Koka w krajach Ameryki stanowi dodatek do licznych produktów żywnościowych i
kosmetycznych - cukierków, ciastek, alkoholi a nawet past do zębów. Z drugiej
strony koka służy na świecie do produkcji narkotyku. Roślina zawiera alkaloid o
nazwie kokaina. Liście koki są tanim surowcem do produkcji tego narkotyku. To z
tego też powodu wciąż trwa spór między politykami wzywającymi do zaprzestania
uprawy krzewu kokainowego, a obrońcami andyjskiej tradycji przekonującej, że
tradycyjna używka roślinna nie musi być związana z przemysłem narkotykowym.
Aby ujednolicić zapis o uprawie koki, Prezydent Boliwii zawiązał sojusz w
przywróceniu godności liściu koki, a Komisja Zgromadzenia Konstytucyjnego
Boliwii proponuje zawarcie w konstytucji wzmianki o koce jako o "świętej roślinie
tysiąclecia" i umieszczenie liści koki w godle państwowym. Oficjalna Komisja ds.
Koki, obradująca w Sucre - stolicy Boliwii wniosła zapis, by została uznana za
"bogactwo naturalne, gospodarcze, odnawialne i strategiczne świata".
Legalni Producenci koki chcą, by w nowej konstytucji znalazł się zapis: "Państwo
uznaje roślinę koki, której nazwa naukowa to Erithroxylum coca, we wszystkich jej
odmianach za bogactwo naturalne, gospodarcze, odnawialne, strategiczne i
bioenergetyczne o historii liczącej ponad 5000 lat, a także za centralną oś kultur
andyjsko- amazońskich, symbol kulturowy i święty element obrzędowy i służący
integracji społecznej".
Jednym ze zwolenników koki w rządzie Moralesa jest jego doradca David
Choquehuanca, który w 2006 r. zaproponował, by ze względu na walory odżywcze,
liście koki zostały rozdawane codziennie rano dzieciom w szkołach zamiast mleka.

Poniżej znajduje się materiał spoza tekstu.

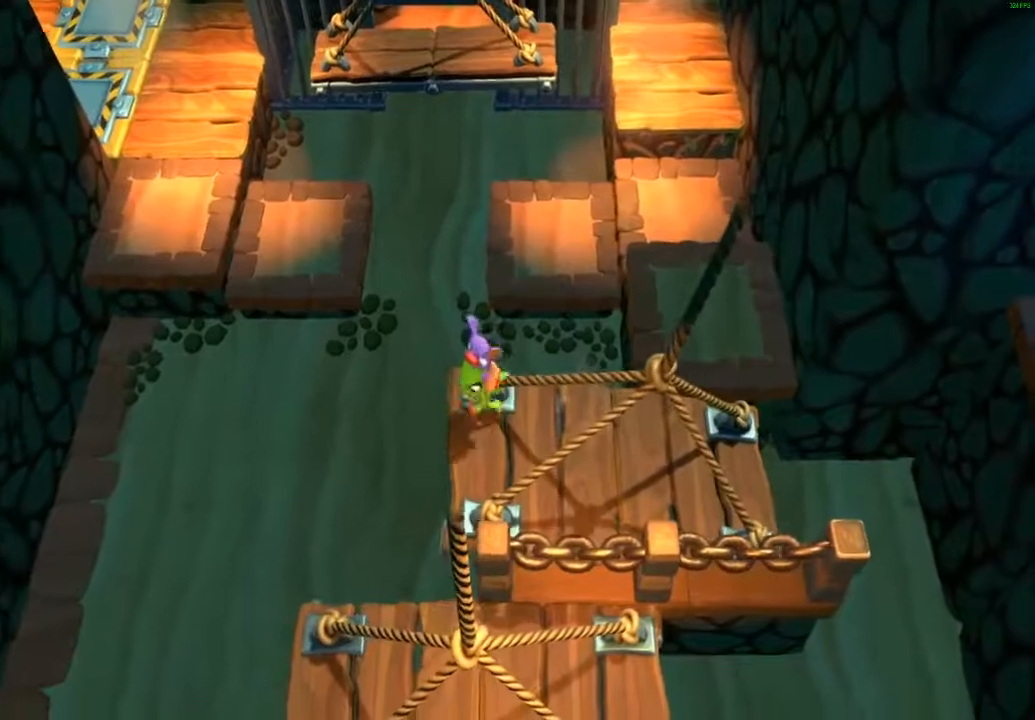
{"buttons": [], "left_stick": "right", "events": [[67, "left_stick", "center"], [133, "left_stick", "right"]]}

Nie jest to żart. W krajach Ameryki możemy obecnie legalnie nabyć napoje na bazie
koki, mate de coca, czy ciasteczka z koką. One wbrew nie wywołują halucynacji oraz
nie uzależniają...
Wbrew powszechnym opiniom liście koki nie powodują odurzenia, a ich żucie nie
ma nic wspólnego z narkotyzowaniem się. Gdy Hiszpanie podbili inkaskie imperium,
zauważono, że miejscowi pasterze są niezwykle odporni na zimno, a tragarze nie
odczuwali głodu i zmęczenia. Było to podyktowane działaniem koki. Bez jej
zażywania Inkowie szybko zaczynali chorować. Doświadczalnie stwierdzono, że
roślina ta wzmacnia organizm, pomaga astmatykom, uśmierza bóle brzucha, łagodzi
skutki oparzeń, stabilizuje ciśnienie, przyspiesza gojenie ran. Znane są przypadki
leczniczego działania koki w chorobach wenerycznych, żółtaczce oraz przy
zapaleniach i obrzękach płuc. Napar z liści koki stosuje się tamże na przeziębienie i
osłabienie.
W Peru i Boliwii liście są legalne. Można je kupić i używać do celów spożywczych
bez żadnych ograniczeń, są dostępne na każdym targu i w sklepach. Potomkowie
Inków traktują liście koki, jak my traktujemy rumianek, mak, miętę czy melisę.
Niestety od czasu, gdy w 1859 roku niemiecki chemik A. Niemann wyizolował
kokainę z liści koki, wizerunek tej rośliny zmienił się diametralnie. Wielka szkoda, że
stała się krzewem utożsamianym z narkomanią. Ludzkość powinna zrozumieć, że
tylko od nas zależy wykorzystanie bogactwa naturalnego Matki Ziemi i że koka to
nie narkotyk. To święta roślina Indian, roślina o wielu zdrowotnych możliwościach.